Large language models (LLMs) are the core technology behind ChatGPT and Bard. They are also an amazing opportunity for aspiring entrepreneurs to build very sophisticated software apps. In this article, I describe 8 powerful tools which software developers can use to build apps with LLMs.
1. OpenAI API
OpenAI has an API that allows developers to access GPT-4 and other LLMs created by OpenAI. This API is at the heart of many AI apps. The pricing for the API with each LLM model is summarized in the table below.
Model | Pricing |
GPT-4 (with 8K context) | $0.03 / 1K tokens (prompts) $0.06 / 1K tokens (completions) |
GPT-4 (with 32K context) | $0.06 / 1K tokens (prompts) $0.12 / 1K tokens (completions) |
Chat (gpt-3.5-turbo) | $0.002 / 1K tokens |
InstructGPT (Ada) | $0.0004 / 1K tokens |
InstructGPT (Babbage) | $0.0005 / 1K tokens |
InstructGPT (Curie) | $0.002 / 1K tokens |
InstructGPT (Davinci) | $0.02 / 1K tokens |
You can also create your own custom models by fining tuning some of OpenAI’s base LLMs. There is token-based pricing for both the training of fine-tuned models and your subsequent usage of those models.
Model | Training Cost | Usage Cost |
Ada | $0.0004 / 1K tokens | $0.0016 / 1K tokens |
Babbage | $0.0006 / 1K tokens | $0.0024 / 1K tokens |
Curie | $0.003 / 1K tokens | $0.012 / 1K tokens |
Davinci | $0.03 / 1K tokens | $0.12 / 1K tokens |
OpenAI also has APIs which complement its LLM APIs by offering text embedding and text-to-image capabilities. You can find the pricing for those APIs here.
2. LangChain
LangChain is an open-source Python framework for developing LLM-based apps. In particular, LangChain allows you to “chain” together LLMs, user prompts, and third-party apps.

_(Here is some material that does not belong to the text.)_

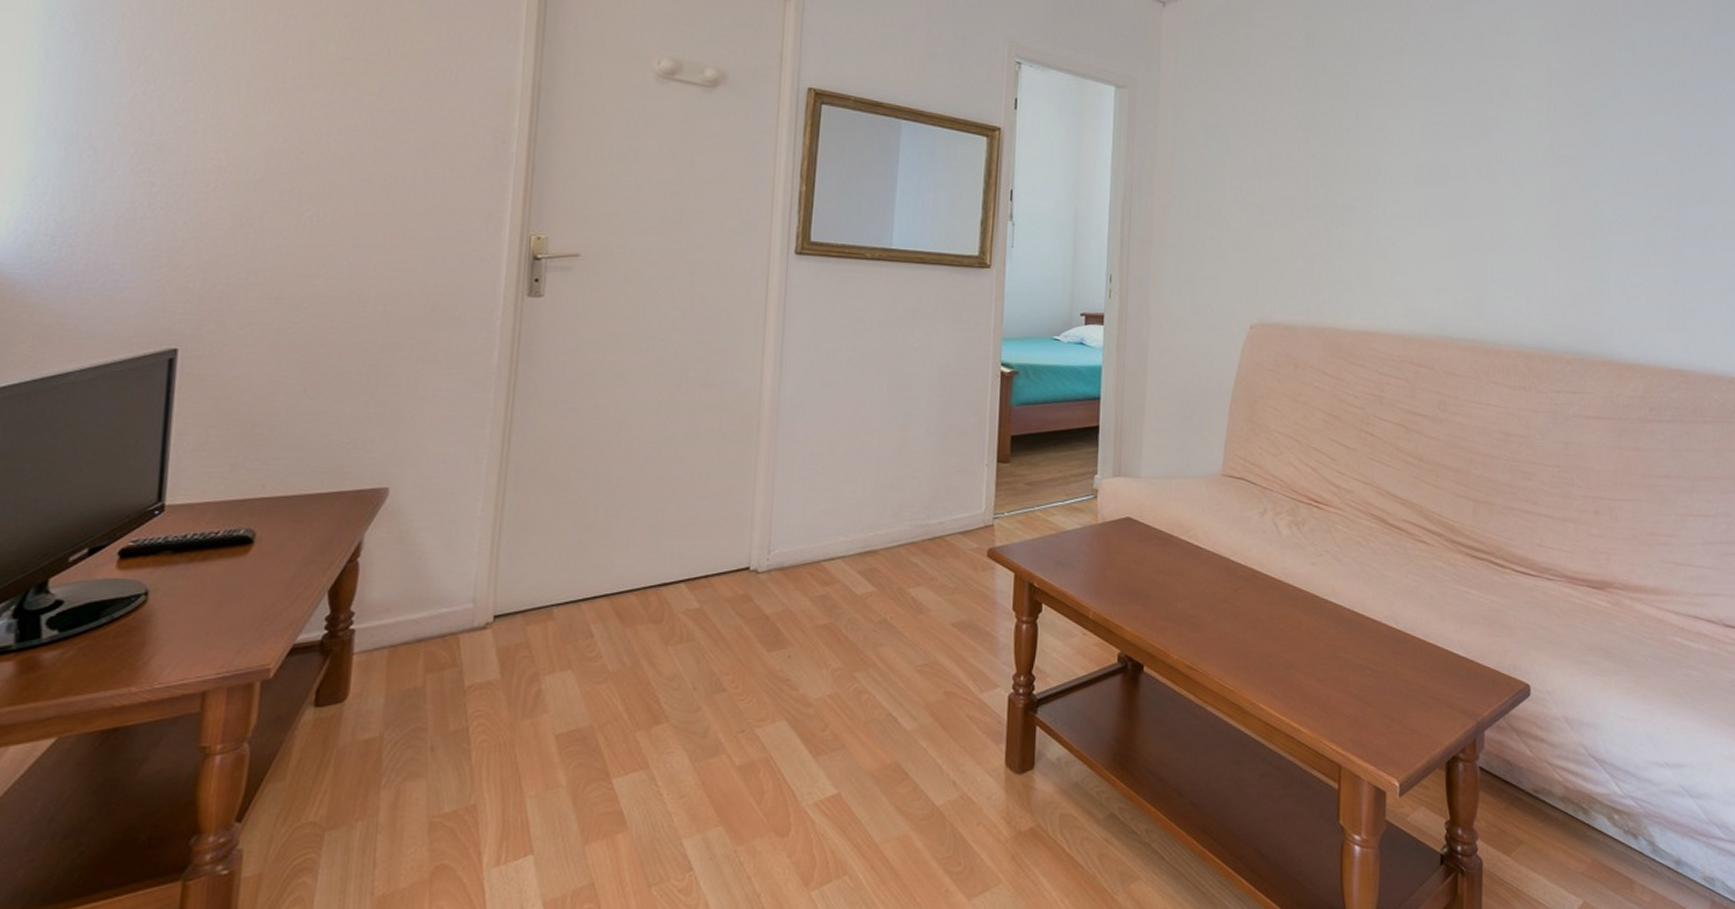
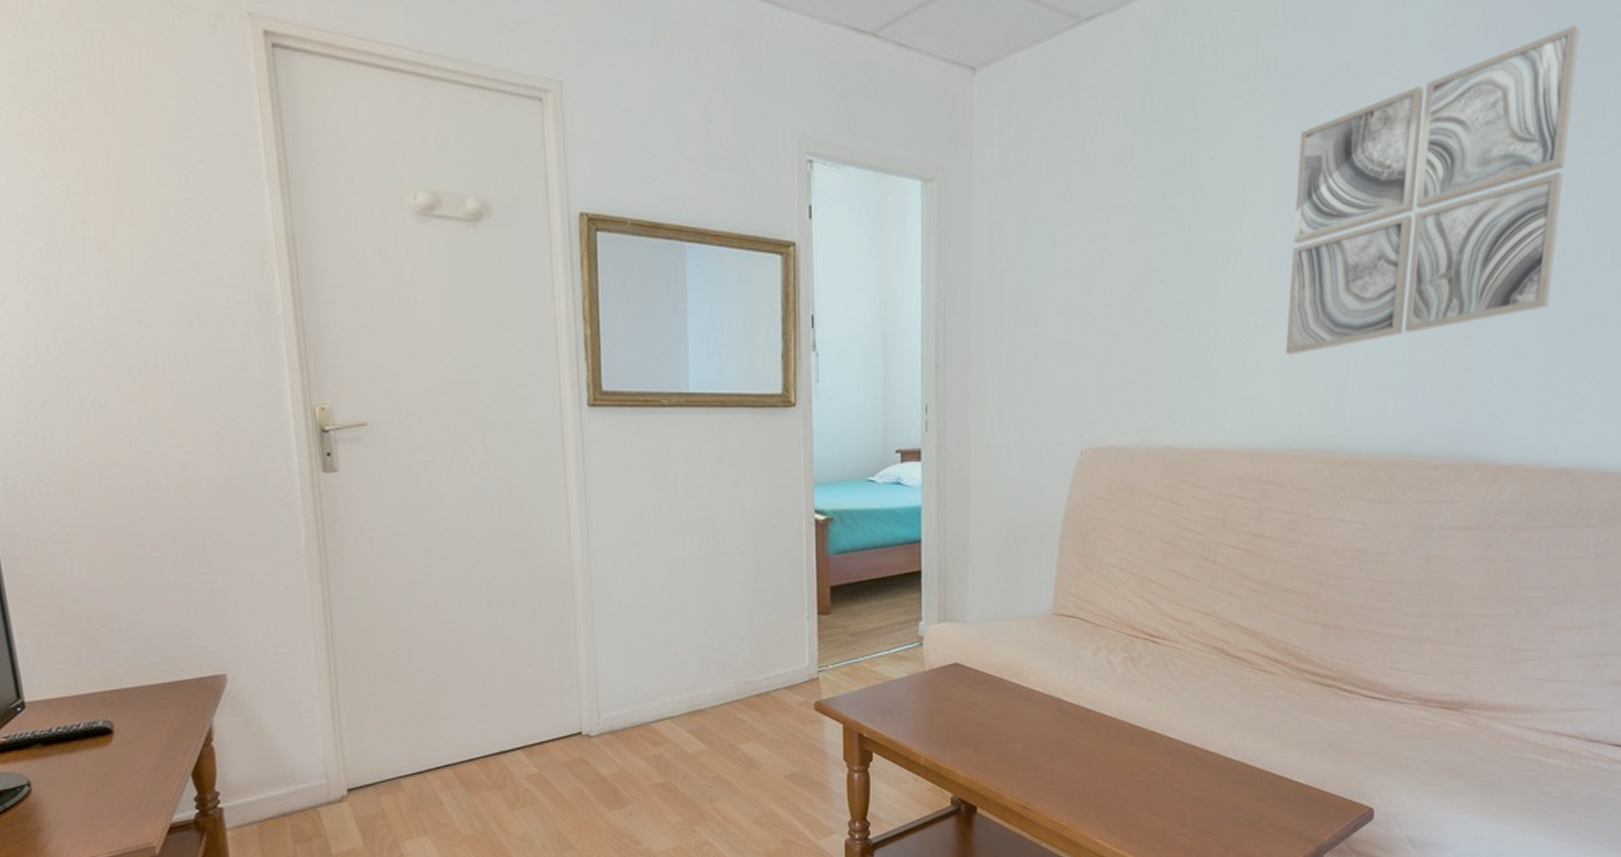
wall art: none [1432,13,1659,256] -> present [1286,25,1580,355]

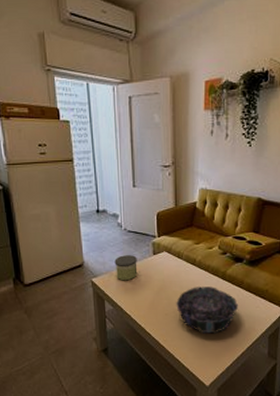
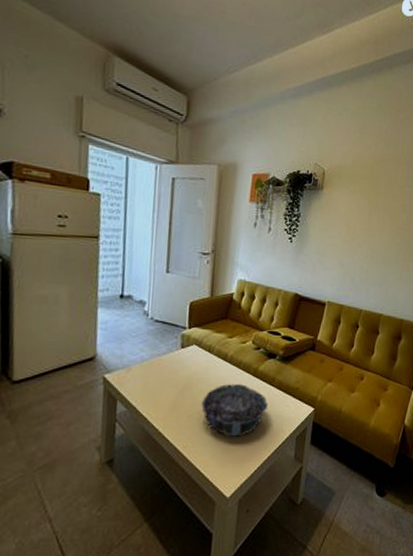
candle: present [114,255,138,281] -> none [135,348,162,377]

[3] LangChain Python Repo on Github
[4] LangChain Javascript Repo on Github
3. Steamship
Steamship is basically Heroku for LLM apps. You can host managed LangChain apps in seconds.
4. Dolly 2.0
Dolly 2.0 is an open-source (even for commercial use) LLM designed for ChatGPT-like human interactivity. You can use this as a replacement for OpenAI’s GPT API if you want more control over the functionality and cost of your app. The tradeoff is slightly lower model capability and slightly higher operational complexity to get it set up and running.
[2] Databricks: Free Dolly: Introducing the world’s first truly open instruction-tuned LLM
5. Pinecone
Pinecone is a vector database built for high-performance vector search applications. It is a very good way to store vector embeddings of text, images, and/or video data. One useful application of such a database is to give an LLM the ability to perform a semantic search over a particular dataset (e.g. a user’s cloud drive, a set of company documents, a set of pictures, etc).

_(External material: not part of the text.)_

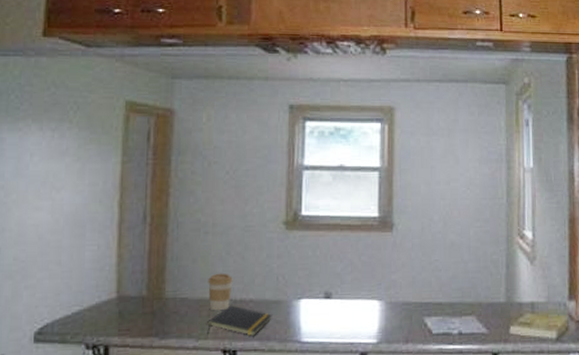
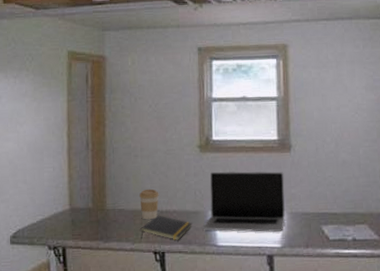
laptop: none [284,253,384,325] -> present [202,171,285,232]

[1] LangChain documentation for using Pinecone
6. Hugging Face Hub
Hugging Face Hub is a platform where users can share datasets and pre-trained AI models. It is somewhat like GitHub in terms of code-sharing and collaboration features.

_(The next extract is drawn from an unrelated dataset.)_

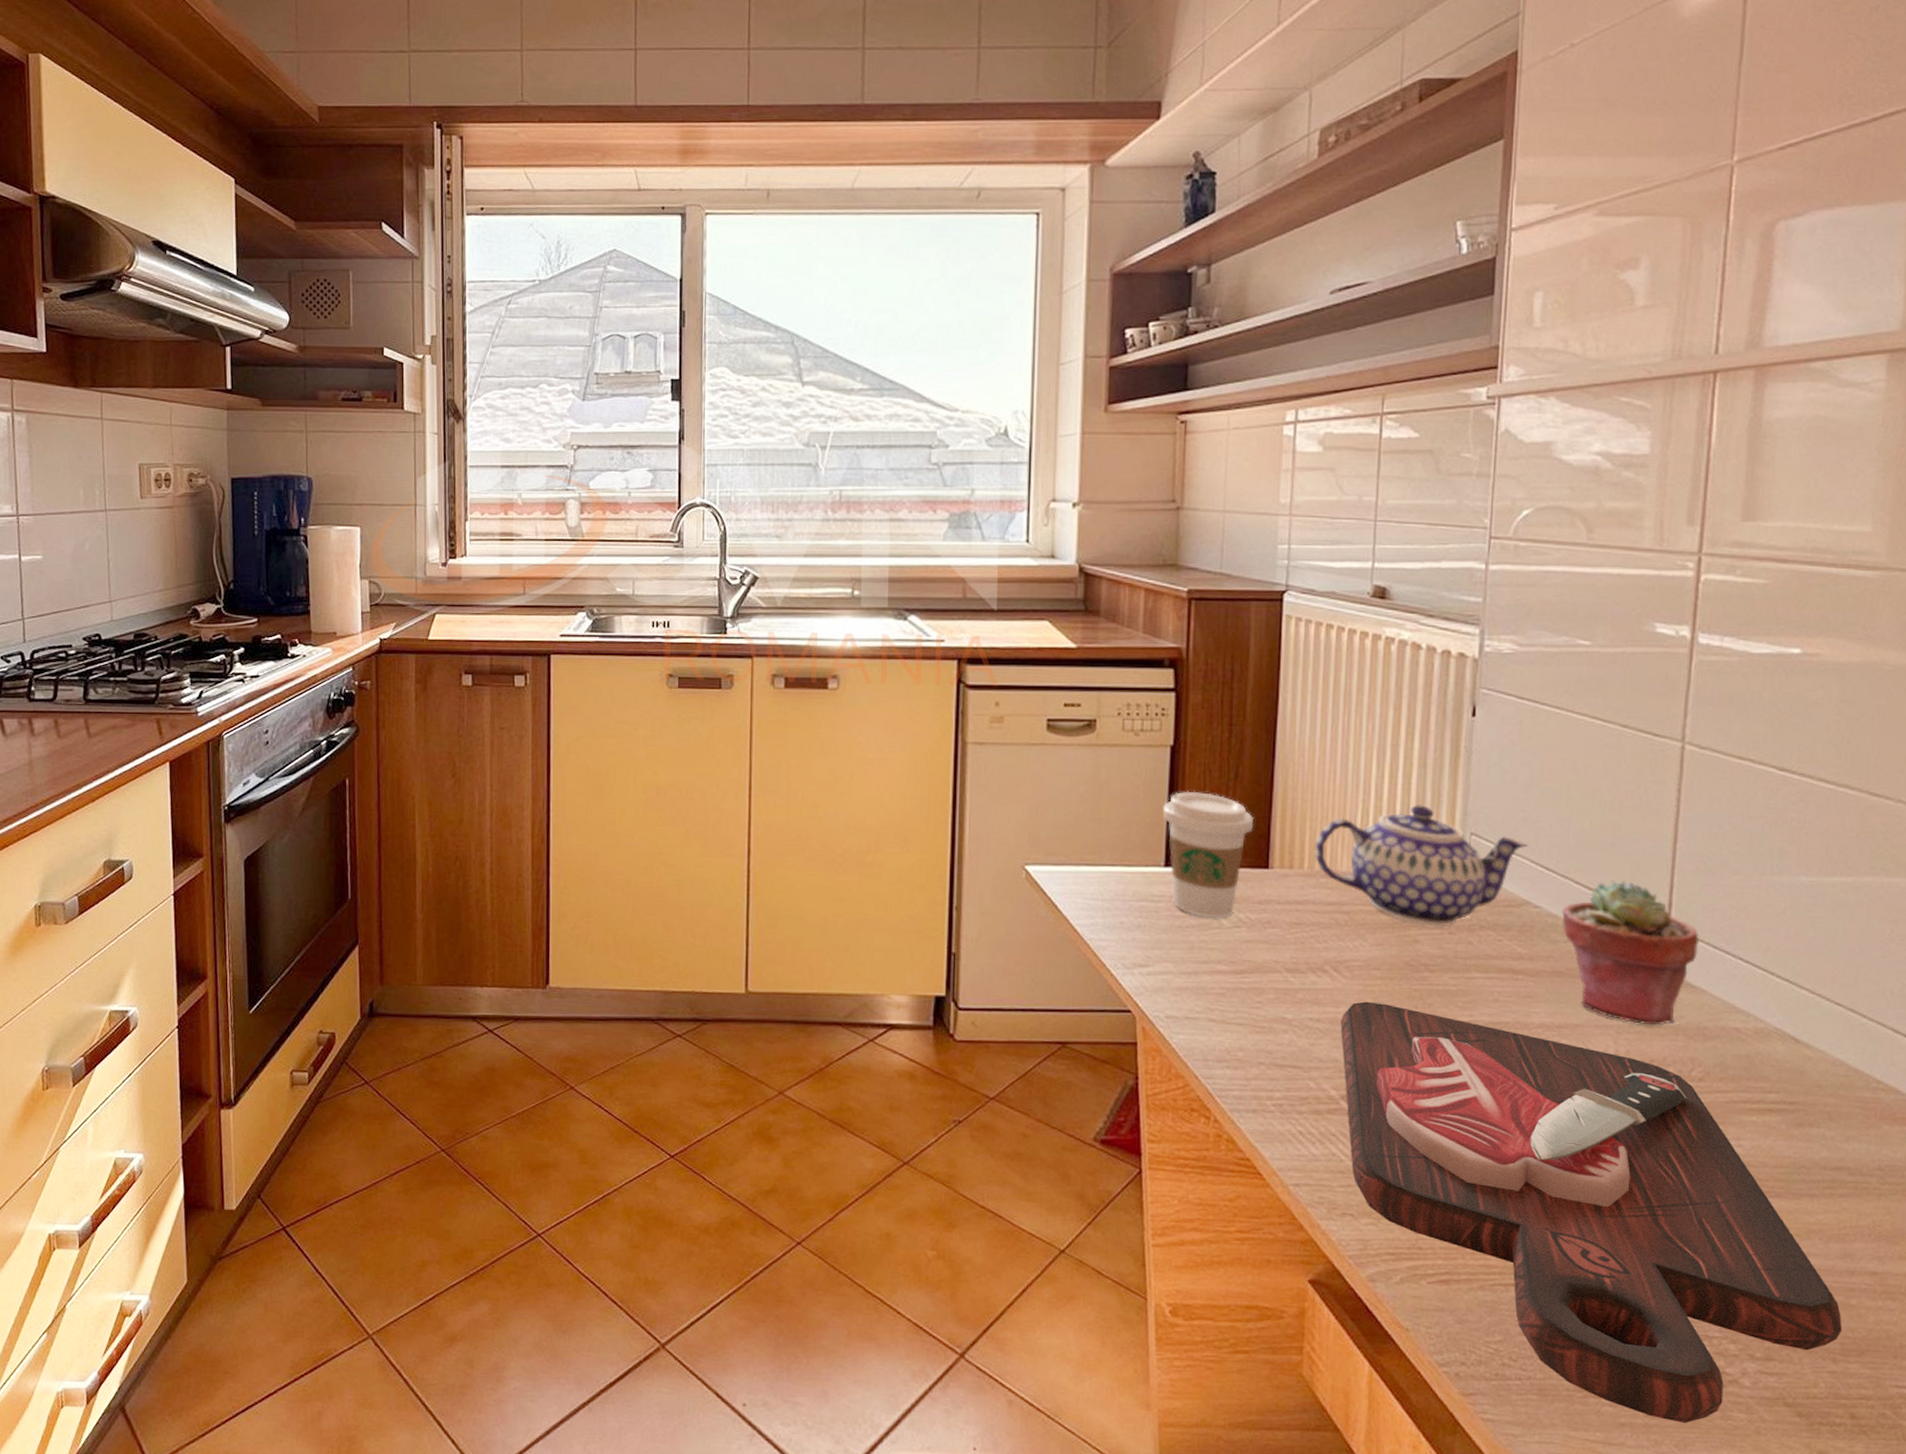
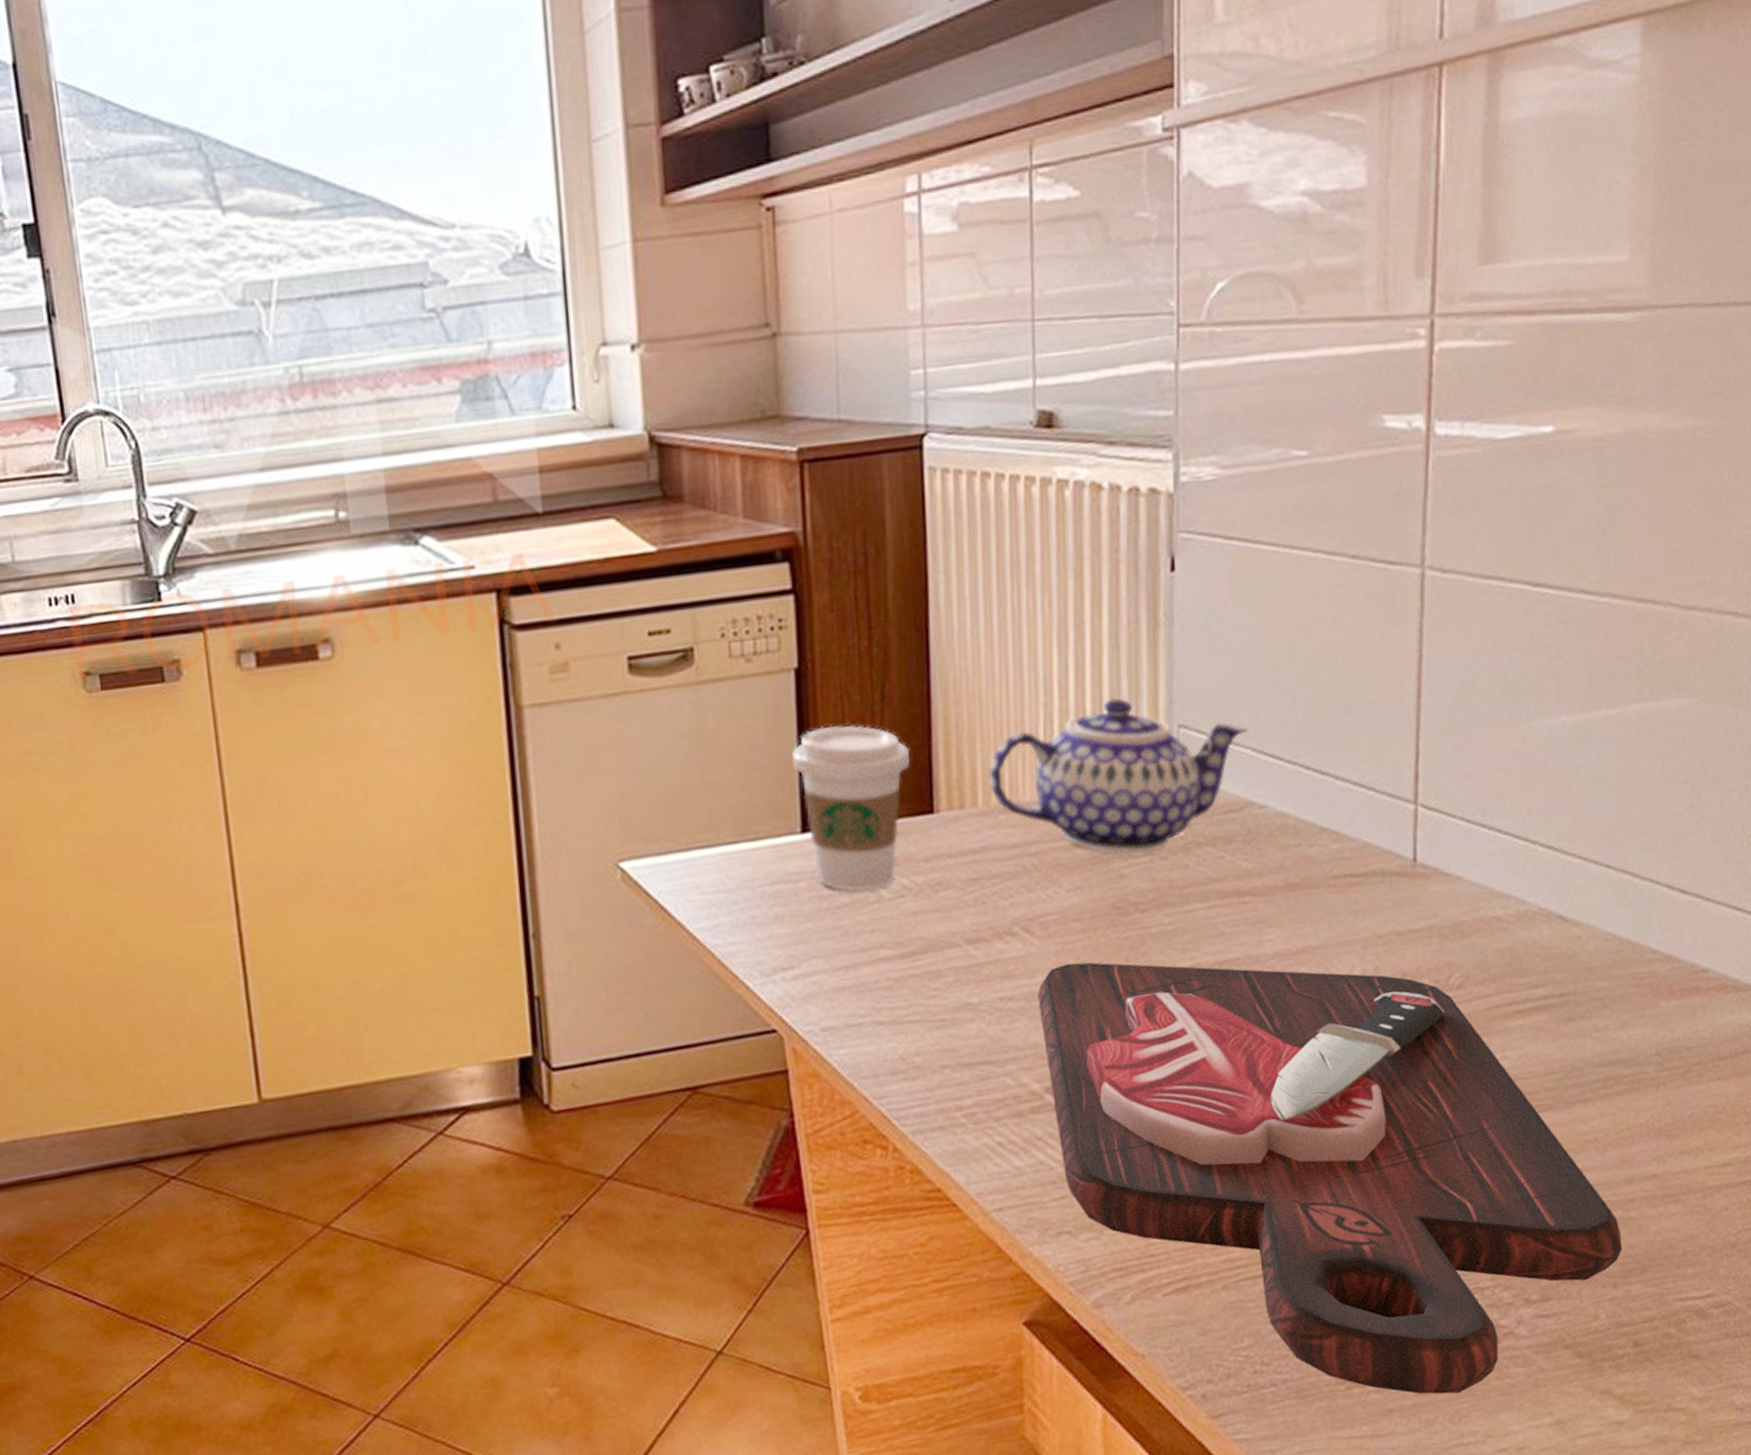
potted succulent: present [1562,881,1699,1026] -> none [1292,755,1451,933]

Hugging Face Hub also includes Hugging Face Spaces which is a hosted service where users can build and deploy web-based demos of AI apps using Gradio or Streamlit.
7. DeepSpeed Chat
DeepSpeed Chat (DS-Chat) is a Microsoft service which takes a pre-trained Huggingface model and runs it through the 3 steps of InstructGPT-style RLHF (Reinforcement Learning with Human Feedback) training necessary to produce a model that interacts with humans like ChatGPT. DS-Chat is a significantly (perhaps 15x) cheaper way to perform this type of training than prior methods.
[1] Microsoft blog post announcing DeepSpeed Chat
8. Eleven Labs
Eleven Labs allows you to create voice replicas of real people (such as yourself). You can use this to transform the textual output of an LLM into audio output of an app.